INPUT MATERIAL:
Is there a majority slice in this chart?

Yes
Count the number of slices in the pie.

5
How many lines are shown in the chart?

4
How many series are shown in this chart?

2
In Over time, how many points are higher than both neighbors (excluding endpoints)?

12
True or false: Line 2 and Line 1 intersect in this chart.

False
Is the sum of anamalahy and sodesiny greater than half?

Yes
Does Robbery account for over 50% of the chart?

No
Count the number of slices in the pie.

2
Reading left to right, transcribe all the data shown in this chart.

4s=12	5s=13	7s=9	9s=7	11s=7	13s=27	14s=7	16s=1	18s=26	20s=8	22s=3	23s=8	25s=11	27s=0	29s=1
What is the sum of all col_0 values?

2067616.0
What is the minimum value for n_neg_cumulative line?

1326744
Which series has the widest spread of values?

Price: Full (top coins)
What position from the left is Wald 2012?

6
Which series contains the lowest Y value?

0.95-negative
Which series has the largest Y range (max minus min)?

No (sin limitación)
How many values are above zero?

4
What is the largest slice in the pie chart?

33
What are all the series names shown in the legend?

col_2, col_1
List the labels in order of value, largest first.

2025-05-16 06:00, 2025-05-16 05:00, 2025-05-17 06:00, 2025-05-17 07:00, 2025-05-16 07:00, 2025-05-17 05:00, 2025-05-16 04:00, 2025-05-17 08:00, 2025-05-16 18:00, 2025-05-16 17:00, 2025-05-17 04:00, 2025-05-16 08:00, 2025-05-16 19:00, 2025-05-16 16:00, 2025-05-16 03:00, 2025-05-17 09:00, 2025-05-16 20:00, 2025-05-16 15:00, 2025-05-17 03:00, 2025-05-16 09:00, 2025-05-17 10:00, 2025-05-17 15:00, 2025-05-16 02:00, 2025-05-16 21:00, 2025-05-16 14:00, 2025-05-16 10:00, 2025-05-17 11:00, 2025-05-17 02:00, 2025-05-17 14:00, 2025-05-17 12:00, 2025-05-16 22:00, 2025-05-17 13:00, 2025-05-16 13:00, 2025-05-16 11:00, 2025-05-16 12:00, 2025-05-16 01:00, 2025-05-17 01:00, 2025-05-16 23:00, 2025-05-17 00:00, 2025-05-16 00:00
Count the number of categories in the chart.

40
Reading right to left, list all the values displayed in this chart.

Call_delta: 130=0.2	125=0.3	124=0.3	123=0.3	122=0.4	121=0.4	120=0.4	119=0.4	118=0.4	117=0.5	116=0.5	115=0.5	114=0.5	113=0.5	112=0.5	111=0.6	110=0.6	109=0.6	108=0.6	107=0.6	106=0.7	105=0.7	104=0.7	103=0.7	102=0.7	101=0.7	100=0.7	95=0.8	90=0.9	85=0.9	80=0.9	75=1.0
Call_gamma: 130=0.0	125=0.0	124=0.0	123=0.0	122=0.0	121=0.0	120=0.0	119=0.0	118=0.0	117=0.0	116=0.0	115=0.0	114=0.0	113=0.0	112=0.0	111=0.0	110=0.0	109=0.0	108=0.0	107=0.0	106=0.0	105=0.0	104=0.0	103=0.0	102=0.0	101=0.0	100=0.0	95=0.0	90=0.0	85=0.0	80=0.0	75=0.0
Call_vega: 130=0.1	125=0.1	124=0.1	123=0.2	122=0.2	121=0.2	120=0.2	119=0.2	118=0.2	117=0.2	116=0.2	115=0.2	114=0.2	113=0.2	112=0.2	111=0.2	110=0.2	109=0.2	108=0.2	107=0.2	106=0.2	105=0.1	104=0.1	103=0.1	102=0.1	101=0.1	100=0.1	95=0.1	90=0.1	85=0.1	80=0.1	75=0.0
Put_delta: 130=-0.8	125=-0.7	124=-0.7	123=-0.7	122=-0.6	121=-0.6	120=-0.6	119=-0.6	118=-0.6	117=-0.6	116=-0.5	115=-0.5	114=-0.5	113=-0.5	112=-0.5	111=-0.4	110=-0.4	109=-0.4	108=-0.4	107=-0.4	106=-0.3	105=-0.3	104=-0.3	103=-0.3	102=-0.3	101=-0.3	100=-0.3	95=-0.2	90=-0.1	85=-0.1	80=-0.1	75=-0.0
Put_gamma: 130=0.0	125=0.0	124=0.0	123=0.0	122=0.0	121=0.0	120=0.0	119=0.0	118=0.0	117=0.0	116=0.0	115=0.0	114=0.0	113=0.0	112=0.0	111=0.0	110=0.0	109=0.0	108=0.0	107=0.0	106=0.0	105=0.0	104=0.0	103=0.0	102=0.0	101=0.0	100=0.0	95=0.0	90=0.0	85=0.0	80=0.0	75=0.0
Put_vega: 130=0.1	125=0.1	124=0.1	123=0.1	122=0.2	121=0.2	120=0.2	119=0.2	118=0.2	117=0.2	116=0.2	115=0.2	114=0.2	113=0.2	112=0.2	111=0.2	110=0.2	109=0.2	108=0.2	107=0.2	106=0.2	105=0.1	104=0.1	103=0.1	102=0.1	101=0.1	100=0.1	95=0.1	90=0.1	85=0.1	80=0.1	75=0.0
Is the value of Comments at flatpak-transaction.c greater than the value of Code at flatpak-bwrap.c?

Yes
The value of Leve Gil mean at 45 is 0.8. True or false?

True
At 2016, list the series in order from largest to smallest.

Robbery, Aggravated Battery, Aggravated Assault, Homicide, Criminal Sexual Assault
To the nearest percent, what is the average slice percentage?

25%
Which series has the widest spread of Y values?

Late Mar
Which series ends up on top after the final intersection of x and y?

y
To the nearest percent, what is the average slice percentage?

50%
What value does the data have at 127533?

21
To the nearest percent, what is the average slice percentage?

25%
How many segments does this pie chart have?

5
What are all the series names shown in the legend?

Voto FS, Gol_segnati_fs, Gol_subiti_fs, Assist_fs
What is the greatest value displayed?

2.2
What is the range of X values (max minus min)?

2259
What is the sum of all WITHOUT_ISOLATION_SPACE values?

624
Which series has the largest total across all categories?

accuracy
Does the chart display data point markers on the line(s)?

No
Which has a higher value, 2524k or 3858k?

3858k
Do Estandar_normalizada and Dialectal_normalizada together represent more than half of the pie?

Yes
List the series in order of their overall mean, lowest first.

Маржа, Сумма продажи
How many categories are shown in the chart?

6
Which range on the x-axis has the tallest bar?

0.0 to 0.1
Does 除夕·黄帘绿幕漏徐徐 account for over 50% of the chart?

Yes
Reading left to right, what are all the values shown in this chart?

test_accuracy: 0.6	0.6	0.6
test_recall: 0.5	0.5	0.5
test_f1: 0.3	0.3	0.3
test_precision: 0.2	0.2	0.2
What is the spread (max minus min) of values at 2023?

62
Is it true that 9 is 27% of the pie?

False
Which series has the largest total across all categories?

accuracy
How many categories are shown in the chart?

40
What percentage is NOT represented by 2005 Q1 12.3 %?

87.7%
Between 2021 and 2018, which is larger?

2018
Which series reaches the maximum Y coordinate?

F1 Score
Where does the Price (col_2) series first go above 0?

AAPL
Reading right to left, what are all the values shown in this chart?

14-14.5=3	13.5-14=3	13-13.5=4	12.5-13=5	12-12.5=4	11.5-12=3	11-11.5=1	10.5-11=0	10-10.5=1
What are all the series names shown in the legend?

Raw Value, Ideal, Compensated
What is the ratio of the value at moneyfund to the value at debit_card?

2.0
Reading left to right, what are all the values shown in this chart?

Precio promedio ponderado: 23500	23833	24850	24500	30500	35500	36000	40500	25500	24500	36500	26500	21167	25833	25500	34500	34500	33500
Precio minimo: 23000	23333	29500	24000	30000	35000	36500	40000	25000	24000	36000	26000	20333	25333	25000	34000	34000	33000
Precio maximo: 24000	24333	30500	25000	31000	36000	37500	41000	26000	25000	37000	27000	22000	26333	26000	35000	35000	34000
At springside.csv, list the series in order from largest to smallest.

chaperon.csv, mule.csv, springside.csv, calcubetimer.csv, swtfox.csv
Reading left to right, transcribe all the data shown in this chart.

INSTRUCTIONS TO FOLLOW: Reproduce the stretch from the start of the records through the line containing "List the labels", replacing "series" with "datasets" and changing nothing else.

REPLY TO THE TASK:
Is there a majority slice in this chart?

Yes
Count the number of slices in the pie.

5
How many lines are shown in the chart?

4
How many datasets are shown in this chart?

2
In Over time, how many points are higher than both neighbors (excluding endpoints)?

12
True or false: Line 2 and Line 1 intersect in this chart.

False
Is the sum of anamalahy and sodesiny greater than half?

Yes
Does Robbery account for over 50% of the chart?

No
Count the number of slices in the pie.

2
Reading left to right, transcribe all the data shown in this chart.

4s=12	5s=13	7s=9	9s=7	11s=7	13s=27	14s=7	16s=1	18s=26	20s=8	22s=3	23s=8	25s=11	27s=0	29s=1
What is the sum of all col_0 values?

2067616.0
What is the minimum value for n_neg_cumulative line?

1326744
Which datasets has the widest spread of values?

Price: Full (top coins)
What position from the left is Wald 2012?

6
Which datasets contains the lowest Y value?

0.95-negative
Which datasets has the largest Y range (max minus min)?

No (sin limitación)
How many values are above zero?

4
What is the largest slice in the pie chart?

33
What are all the datasets names shown in the legend?

col_2, col_1
List the labels in order of value, largest first.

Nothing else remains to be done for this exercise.